Because the entries hold pictures, reproduce only their words, exactly as written.

--- RECORDS SHOWN ---

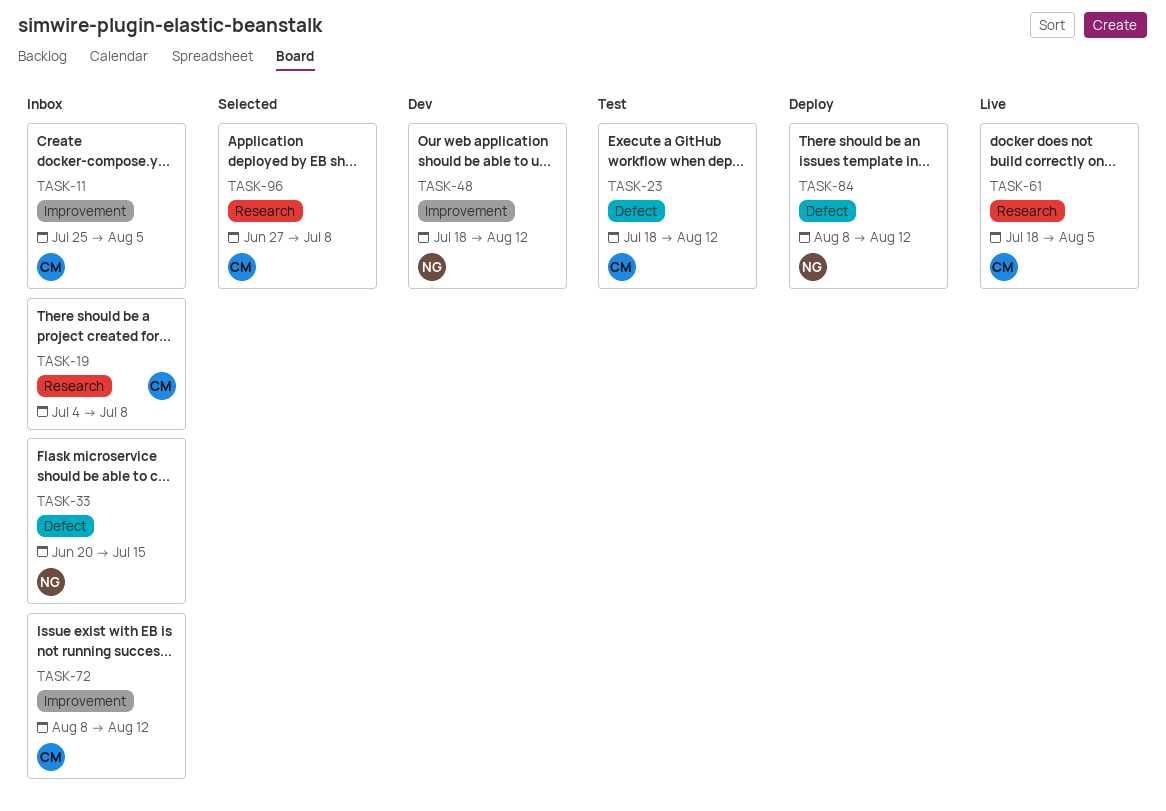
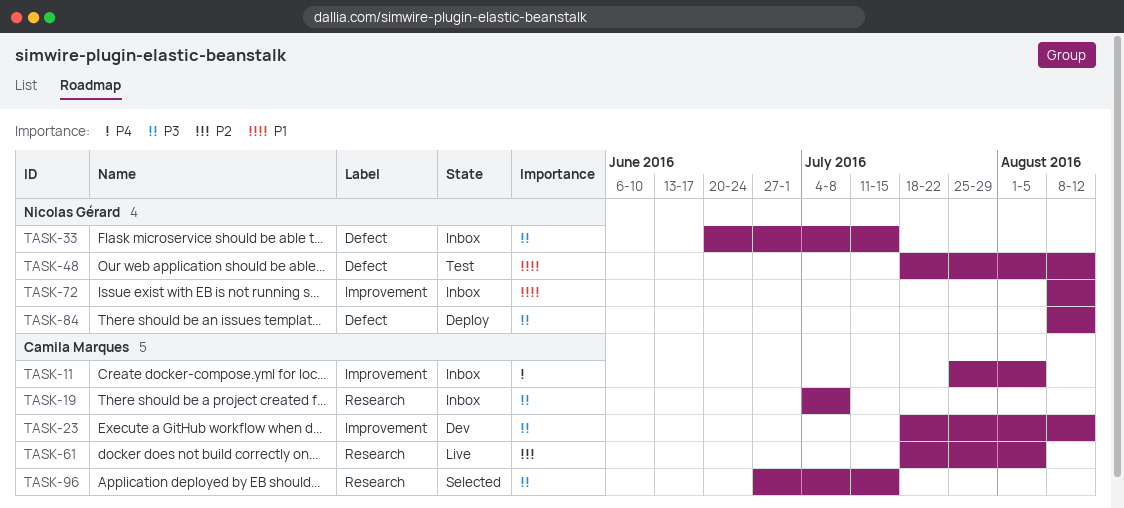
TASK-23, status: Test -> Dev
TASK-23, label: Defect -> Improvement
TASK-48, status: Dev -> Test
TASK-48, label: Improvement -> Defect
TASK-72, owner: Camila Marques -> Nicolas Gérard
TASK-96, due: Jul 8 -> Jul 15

---

◆ **ANSWER SPACE**:
TASK-23, status: Test -> Dev
TASK-23, label: Defect -> Improvement
TASK-48, status: Dev -> Test
TASK-48, label: Improvement -> Defect
TASK-72, owner: Camila Marques -> Nicolas Gérard
TASK-96, due: Jul 8 -> Jul 15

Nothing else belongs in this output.